If Michael Zuker is reading this, he will have already gleefully remembered that he sent me an email in 2012:

...I was amused (horrified?) when, while looking "under the hood", I

discovered that you are using some ancient and obscure method to

generate Gaussian samples.

and he went on to suggest a cleaner, more modern alternative to me. Which has been on my to do list since. And which, ironically, I've been terrified of implementing, because once you have code that's (apparently) been working for a long time, the last thing you want to do is to go in and start improving it, because man, that's just asking for trouble.

Code is an evolved system.

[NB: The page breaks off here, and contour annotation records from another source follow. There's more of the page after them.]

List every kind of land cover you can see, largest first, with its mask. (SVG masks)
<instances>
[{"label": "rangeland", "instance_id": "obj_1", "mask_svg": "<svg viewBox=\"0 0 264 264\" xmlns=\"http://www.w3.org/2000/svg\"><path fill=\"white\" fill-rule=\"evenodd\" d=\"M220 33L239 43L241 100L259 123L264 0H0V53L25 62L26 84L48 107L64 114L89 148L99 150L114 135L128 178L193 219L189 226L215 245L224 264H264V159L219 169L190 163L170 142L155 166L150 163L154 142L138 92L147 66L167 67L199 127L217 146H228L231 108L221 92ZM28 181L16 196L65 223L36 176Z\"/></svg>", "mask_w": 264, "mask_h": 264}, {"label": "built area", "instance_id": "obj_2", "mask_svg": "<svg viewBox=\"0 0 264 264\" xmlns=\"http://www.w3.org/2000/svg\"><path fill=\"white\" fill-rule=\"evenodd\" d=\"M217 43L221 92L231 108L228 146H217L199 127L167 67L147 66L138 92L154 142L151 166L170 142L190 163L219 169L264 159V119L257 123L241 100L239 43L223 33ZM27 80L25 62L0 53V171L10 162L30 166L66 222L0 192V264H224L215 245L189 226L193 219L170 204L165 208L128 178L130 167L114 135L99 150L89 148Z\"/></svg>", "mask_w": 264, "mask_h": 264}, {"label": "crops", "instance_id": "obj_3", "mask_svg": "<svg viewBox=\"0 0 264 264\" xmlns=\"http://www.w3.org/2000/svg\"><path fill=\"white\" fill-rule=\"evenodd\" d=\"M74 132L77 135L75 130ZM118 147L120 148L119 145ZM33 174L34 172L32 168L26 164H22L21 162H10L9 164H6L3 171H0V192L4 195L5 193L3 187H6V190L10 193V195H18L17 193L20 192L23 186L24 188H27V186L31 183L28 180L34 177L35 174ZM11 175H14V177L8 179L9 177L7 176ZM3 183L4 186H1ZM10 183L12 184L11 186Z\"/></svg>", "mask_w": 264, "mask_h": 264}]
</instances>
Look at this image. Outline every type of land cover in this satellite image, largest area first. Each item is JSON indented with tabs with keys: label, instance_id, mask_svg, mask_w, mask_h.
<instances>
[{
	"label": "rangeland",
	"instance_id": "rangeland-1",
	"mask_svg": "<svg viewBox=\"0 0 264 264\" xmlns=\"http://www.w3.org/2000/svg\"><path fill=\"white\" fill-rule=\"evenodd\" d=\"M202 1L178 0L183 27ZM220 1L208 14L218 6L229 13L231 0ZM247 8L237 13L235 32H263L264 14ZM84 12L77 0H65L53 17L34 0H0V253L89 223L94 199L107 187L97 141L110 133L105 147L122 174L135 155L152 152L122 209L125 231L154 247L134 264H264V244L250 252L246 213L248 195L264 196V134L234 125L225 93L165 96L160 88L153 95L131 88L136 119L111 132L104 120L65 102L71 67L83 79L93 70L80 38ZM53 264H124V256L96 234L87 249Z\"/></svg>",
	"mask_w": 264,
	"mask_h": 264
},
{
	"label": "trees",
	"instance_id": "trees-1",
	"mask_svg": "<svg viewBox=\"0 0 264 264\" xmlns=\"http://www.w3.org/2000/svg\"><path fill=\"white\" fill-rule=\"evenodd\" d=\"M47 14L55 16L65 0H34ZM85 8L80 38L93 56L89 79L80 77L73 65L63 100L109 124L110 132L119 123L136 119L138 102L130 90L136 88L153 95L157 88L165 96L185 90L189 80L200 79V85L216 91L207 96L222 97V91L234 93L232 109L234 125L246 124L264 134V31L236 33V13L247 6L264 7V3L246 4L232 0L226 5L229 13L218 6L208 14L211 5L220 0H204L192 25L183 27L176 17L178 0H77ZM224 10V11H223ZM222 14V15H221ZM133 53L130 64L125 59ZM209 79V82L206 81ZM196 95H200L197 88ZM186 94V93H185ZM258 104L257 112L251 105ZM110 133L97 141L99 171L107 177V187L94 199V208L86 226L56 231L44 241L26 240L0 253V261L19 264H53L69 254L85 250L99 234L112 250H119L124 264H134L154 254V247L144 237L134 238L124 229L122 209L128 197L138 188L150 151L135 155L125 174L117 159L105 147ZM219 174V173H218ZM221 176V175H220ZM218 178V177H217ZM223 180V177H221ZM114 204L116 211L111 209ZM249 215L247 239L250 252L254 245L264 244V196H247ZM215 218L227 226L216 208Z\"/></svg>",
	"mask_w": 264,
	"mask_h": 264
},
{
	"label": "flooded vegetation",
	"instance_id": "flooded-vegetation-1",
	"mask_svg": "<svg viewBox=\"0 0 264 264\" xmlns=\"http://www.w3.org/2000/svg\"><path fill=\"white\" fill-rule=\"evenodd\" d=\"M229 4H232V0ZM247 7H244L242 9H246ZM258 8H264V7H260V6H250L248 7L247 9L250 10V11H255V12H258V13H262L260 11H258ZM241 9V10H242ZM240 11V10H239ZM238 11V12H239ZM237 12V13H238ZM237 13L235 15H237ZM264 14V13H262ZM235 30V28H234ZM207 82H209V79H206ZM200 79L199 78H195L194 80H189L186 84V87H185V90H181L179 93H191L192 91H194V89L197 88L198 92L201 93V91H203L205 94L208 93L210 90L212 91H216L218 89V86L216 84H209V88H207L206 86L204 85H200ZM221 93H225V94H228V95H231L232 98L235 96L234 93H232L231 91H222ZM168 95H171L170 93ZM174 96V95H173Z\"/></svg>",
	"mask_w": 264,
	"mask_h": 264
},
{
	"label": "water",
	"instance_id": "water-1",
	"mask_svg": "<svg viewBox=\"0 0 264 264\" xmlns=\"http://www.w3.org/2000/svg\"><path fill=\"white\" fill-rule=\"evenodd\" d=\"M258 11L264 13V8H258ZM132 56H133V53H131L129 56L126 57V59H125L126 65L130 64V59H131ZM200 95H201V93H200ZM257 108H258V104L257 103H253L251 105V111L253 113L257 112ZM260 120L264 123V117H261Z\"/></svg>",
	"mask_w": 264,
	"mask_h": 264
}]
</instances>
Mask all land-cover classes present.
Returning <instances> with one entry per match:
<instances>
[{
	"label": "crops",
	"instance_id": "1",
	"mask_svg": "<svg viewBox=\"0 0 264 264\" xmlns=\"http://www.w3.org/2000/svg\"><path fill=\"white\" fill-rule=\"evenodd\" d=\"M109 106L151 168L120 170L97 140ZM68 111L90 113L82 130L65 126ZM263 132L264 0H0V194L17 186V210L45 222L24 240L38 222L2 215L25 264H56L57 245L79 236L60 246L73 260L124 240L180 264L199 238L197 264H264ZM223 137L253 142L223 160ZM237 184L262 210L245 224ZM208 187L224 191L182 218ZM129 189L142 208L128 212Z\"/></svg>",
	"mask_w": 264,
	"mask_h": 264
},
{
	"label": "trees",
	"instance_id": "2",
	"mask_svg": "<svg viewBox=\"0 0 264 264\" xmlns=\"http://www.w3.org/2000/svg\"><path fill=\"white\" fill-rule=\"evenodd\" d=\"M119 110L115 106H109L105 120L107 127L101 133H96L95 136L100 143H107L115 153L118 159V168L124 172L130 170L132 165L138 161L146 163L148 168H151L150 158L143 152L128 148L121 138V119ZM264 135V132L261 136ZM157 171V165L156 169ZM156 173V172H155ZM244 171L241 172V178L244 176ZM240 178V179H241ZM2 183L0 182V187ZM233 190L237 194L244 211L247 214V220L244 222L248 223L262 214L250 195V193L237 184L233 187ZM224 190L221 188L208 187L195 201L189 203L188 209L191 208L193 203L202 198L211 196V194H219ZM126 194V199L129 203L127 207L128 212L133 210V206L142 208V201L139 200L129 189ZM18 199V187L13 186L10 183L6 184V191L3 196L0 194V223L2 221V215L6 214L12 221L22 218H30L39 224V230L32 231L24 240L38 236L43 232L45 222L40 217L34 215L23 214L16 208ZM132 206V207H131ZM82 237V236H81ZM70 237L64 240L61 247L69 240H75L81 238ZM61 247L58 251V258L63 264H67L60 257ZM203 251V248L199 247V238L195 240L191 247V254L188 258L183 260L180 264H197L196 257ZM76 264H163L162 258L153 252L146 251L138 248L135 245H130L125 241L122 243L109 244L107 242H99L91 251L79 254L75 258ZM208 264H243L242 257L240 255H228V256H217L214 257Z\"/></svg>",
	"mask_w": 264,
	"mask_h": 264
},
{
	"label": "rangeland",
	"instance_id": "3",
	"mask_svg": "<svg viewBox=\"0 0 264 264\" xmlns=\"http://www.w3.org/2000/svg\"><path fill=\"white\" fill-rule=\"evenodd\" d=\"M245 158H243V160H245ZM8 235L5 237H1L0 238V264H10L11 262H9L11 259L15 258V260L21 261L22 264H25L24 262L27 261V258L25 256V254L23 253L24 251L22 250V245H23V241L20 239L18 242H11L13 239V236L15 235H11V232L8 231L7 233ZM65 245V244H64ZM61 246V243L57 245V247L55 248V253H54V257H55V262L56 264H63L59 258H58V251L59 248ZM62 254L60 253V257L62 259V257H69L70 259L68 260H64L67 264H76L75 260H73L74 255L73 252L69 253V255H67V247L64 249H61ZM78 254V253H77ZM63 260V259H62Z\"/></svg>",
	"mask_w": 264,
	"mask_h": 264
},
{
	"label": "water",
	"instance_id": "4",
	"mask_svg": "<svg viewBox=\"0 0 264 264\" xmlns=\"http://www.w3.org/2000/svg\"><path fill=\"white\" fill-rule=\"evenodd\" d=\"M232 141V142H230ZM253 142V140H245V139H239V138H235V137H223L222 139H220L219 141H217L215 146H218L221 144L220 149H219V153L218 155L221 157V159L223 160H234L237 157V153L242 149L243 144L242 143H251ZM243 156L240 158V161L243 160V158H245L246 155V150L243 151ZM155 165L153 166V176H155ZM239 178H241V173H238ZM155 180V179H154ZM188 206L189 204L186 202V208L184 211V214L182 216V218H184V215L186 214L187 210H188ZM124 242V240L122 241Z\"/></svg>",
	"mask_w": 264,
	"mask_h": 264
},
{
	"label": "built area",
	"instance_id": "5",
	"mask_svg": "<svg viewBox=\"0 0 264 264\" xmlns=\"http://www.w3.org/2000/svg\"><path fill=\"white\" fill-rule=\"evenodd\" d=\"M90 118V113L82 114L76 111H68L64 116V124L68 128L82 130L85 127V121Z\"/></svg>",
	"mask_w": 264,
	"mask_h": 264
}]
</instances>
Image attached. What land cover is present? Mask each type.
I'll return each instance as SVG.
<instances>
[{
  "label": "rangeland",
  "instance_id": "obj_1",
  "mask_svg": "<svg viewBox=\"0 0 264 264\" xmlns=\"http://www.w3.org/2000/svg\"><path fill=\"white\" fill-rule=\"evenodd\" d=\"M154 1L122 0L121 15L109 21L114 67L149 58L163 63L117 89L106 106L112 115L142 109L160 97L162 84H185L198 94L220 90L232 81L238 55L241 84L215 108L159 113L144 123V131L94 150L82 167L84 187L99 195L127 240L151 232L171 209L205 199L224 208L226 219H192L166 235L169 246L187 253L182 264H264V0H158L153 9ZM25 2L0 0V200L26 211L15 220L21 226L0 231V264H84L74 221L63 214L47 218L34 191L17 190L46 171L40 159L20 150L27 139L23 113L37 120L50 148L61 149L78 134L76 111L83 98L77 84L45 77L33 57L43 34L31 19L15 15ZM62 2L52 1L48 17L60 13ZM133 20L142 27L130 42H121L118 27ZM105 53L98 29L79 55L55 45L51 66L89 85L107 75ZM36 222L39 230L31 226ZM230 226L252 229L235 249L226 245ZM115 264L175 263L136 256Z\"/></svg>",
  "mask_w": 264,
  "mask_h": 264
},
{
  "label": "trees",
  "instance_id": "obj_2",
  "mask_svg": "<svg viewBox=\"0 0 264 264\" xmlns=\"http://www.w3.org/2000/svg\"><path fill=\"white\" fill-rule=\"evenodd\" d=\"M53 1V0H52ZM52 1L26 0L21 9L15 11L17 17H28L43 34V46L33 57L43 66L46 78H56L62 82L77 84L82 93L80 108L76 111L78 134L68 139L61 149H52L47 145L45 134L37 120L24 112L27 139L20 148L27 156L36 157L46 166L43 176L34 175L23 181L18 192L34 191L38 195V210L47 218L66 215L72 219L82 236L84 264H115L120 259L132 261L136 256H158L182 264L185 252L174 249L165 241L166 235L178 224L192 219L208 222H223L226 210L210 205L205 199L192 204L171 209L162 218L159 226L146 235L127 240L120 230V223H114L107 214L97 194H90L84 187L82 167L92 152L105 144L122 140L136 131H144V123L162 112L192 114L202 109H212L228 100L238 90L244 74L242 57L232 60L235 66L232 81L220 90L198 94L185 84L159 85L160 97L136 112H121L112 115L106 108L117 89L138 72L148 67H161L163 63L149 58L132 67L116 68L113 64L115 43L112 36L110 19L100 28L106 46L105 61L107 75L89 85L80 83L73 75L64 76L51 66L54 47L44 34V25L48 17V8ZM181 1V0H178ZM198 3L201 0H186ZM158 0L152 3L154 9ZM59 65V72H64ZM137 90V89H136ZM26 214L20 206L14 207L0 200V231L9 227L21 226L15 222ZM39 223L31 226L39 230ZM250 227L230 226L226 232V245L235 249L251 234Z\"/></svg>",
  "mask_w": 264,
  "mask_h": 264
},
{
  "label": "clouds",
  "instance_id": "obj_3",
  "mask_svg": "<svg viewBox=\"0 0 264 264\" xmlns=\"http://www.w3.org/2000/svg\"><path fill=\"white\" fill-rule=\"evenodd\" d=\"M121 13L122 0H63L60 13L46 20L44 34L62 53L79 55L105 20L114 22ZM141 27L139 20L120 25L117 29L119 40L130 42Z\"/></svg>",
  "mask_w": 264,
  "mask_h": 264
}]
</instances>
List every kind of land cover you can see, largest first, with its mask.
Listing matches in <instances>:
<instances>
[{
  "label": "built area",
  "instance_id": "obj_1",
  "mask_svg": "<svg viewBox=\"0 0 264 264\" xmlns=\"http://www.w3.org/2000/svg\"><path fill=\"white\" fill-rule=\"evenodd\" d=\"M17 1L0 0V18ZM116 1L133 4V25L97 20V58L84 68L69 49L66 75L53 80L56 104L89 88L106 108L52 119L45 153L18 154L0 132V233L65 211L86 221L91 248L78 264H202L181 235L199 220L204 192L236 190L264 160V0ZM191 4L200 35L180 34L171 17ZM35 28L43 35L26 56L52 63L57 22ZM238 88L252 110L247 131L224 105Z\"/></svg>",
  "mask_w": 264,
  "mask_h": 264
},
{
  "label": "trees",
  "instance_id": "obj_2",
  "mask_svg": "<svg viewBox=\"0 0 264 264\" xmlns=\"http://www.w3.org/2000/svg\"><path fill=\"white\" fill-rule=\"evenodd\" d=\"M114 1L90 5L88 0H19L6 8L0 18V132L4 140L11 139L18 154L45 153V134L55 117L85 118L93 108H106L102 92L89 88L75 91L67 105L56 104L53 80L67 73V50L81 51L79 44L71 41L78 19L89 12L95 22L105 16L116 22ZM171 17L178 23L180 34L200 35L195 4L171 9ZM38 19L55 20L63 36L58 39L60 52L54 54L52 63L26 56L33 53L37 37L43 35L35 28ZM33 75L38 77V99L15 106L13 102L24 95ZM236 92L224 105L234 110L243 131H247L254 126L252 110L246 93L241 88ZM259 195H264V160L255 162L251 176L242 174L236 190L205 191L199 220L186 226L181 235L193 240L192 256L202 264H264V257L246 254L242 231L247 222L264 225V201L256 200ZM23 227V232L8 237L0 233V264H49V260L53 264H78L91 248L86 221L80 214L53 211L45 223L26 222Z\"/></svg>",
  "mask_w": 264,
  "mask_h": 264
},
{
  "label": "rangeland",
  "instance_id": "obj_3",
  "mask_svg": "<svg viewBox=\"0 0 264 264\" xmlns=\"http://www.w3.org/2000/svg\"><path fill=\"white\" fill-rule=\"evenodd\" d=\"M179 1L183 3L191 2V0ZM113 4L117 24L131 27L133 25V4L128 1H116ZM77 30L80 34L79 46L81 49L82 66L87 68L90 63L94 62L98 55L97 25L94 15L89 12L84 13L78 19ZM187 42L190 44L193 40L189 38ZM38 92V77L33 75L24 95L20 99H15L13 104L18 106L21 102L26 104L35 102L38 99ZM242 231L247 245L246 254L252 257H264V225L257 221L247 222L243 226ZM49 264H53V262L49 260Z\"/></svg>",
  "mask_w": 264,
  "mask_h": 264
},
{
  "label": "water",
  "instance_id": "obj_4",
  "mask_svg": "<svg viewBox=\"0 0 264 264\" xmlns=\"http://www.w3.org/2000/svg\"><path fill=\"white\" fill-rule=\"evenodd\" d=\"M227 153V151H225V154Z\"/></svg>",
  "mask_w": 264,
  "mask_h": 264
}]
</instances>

You adopt a new algorithm and all you've done is teleport to a new point in the fitness landscape. You may indeed be near a higher fitness peak, but you aren't likely to be on it yet. You'll have to do a whole tedious evolutionary optimization process all over again to get your new code to be reliable and trusted. It's a wonder anything works, either in genetics, or in software.